- Problem statement: Repeat, word for word, all the data that follows, and exclude the pictures.

- Task inputs:
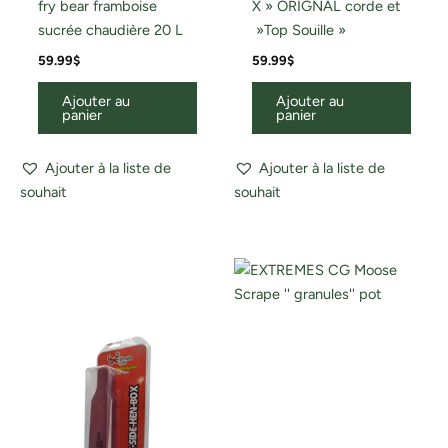
fry bear framboise
X » ORIGNAL corde et
sucrée chaudière 20 L
»Top Souille »
59.99
$
59.99
$
Ajouter au
Ajouter au
panier
panier
Ajouter à la liste de
Ajouter à la liste de
souhait
souhait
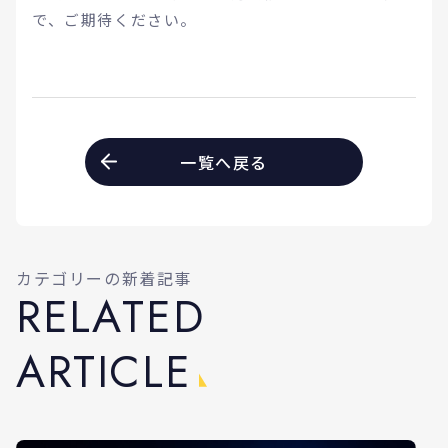
で、ご期待ください。
一覧へ戻る
カテゴリーの新着記事
R
E
L
A
T
E
D
A
R
T
I
C
L
E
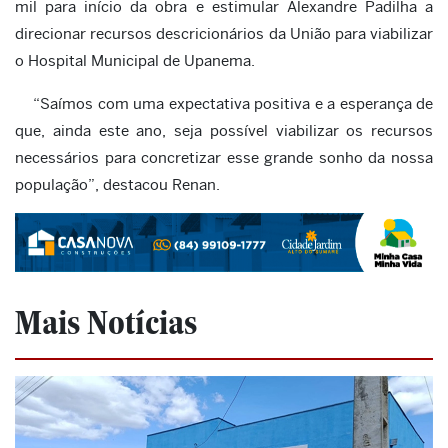
mil para início da obra e estimular Alexandre Padilha a
direcionar recursos descricionários da União para viabilizar
o Hospital Municipal de Upanema.
“Saímos com uma expectativa positiva e a esperança de
que, ainda este ano, seja possível viabilizar os recursos
necessários para concretizar esse grande sonho da nossa
população”, destacou Renan.
Mais Notícias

- Answer to this problem:
fry bear framboise
X » ORIGNAL corde et
sucrée chaudière 20 L
»Top Souille »
59.99
$
59.99
$
Ajouter au
Ajouter au
panier
panier
Ajouter à la liste de
Ajouter à la liste de
souhait
souhait
で、ご期待ください。
一覧へ戻る
カテゴリーの新着記事
R
E
L
A
T
E
D
A
R
T
I
C
L
E
mil para início da obra e estimular Alexandre Padilha a
direcionar recursos descricionários da União para viabilizar
o Hospital Municipal de Upanema.
“Saímos com uma expectativa positiva e a esperança de
que, ainda este ano, seja possível viabilizar os recursos
necessários para concretizar esse grande sonho da nossa
população”, destacou Renan.
Mais Notícias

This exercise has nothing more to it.